Berlin und Kairo hatten in den zwölf Monaten, in denen die Muslimbrüder mit Mursi an der Macht waren, sachlich zusammengearbeitet. Im Januar 2013 hatte Bundeskanzlerin Angela Merkel (CDU) Mursi in Berlin empfangen. "Die Zusammenarbeit mit einer frei gewählten Regierung sprach mehr für die deutsche Regierung als nun der Umgang der EU und der USA mit einer Führung, die durch einen Putsch an die Macht gekommen ist", kritisiert Chatham-House-Analystin Azzam.

Am 30. Januar 2013 hatte Mursi Merkel in Berlin besucht. (Archivfoto: dapd)
Im Januar hatte Mursi Merkel in Berlin besuchtBild: dapd

Muslimbrüder in Dialog einbinden

Auch jetzt sucht der Außenminister den Kontakt zu den Muslimbrüdern. Das hatte wenige Tage vor ihm auch schon die EU-Außenbeauftragte Catherine Ashton getan. Für eine Beruhigung der aufgeheizten Stimmung in dem nordafrikanischen Land ist ein Dialog zwischen Islamisten und Übergangsregierung unerlässlich. Deshalb ermutigte Westerwelle die Ägypter erneut, solch einen Dialog zu beginnen. Die Muslimbrüder würden dabei nach Einschätzung von Achrainer eine deutsche oder europäische Vermittlung begrüßen. "Das ist aber auch einfach zu erklären, da die Muslimbrüder in einer schlechten Lage sind", meint der Ägypten-Fachmann. Jeder Akteur, der sich nicht gegen die Muslimbrüder stelle, werde willkommen geheißen. Große Erfolgsaussichten hätten Deutschland oder die EU in so einer Vermittlerrolle aber nicht.

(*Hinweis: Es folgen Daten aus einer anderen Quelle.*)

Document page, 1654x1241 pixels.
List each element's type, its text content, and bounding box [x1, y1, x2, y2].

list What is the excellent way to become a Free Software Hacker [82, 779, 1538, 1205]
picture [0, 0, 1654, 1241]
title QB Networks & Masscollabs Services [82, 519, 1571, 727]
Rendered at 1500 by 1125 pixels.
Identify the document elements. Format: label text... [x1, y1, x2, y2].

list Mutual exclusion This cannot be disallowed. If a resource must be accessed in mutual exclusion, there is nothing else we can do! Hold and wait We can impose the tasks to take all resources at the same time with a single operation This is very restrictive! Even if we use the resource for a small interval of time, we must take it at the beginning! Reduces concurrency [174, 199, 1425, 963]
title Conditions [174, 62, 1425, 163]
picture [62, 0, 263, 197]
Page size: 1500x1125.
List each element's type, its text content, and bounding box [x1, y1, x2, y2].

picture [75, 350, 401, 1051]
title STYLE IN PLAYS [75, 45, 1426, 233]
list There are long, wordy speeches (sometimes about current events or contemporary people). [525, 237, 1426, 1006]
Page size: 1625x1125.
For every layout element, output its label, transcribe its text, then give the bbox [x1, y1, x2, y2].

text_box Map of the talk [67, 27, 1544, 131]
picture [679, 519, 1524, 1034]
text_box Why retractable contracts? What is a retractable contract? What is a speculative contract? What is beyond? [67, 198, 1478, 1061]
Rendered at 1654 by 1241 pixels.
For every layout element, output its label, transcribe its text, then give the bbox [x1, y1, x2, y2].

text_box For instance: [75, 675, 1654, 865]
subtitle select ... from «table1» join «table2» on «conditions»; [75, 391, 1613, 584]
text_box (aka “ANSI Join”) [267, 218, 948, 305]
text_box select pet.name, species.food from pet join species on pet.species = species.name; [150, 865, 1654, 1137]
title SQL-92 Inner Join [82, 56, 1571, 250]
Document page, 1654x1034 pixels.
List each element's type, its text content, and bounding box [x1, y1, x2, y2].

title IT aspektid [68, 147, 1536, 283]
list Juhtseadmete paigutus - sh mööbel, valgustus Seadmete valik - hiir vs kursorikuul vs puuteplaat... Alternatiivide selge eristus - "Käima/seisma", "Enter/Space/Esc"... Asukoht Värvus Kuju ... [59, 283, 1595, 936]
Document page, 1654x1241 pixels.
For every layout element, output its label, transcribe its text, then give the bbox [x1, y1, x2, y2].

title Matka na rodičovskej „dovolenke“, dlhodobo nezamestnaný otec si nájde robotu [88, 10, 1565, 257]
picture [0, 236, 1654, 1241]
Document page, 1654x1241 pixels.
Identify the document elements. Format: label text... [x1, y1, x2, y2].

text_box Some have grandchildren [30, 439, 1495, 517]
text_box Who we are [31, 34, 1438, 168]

Insgesamt ist der deutsche Einfluss auf die Ereignisse in Ägypten eher gering, ist auch der Berliner Forscher Roll überzeugt. Die Lage in dem Krisenstaat sei unübersichtlich. Die Machtfrage werde in einem komplizierten Prozess neu ausgehandelt. "Man hat von außen nicht wirklich Einfluss darauf - das gilt auch für die Bundesregierung", findet Roll.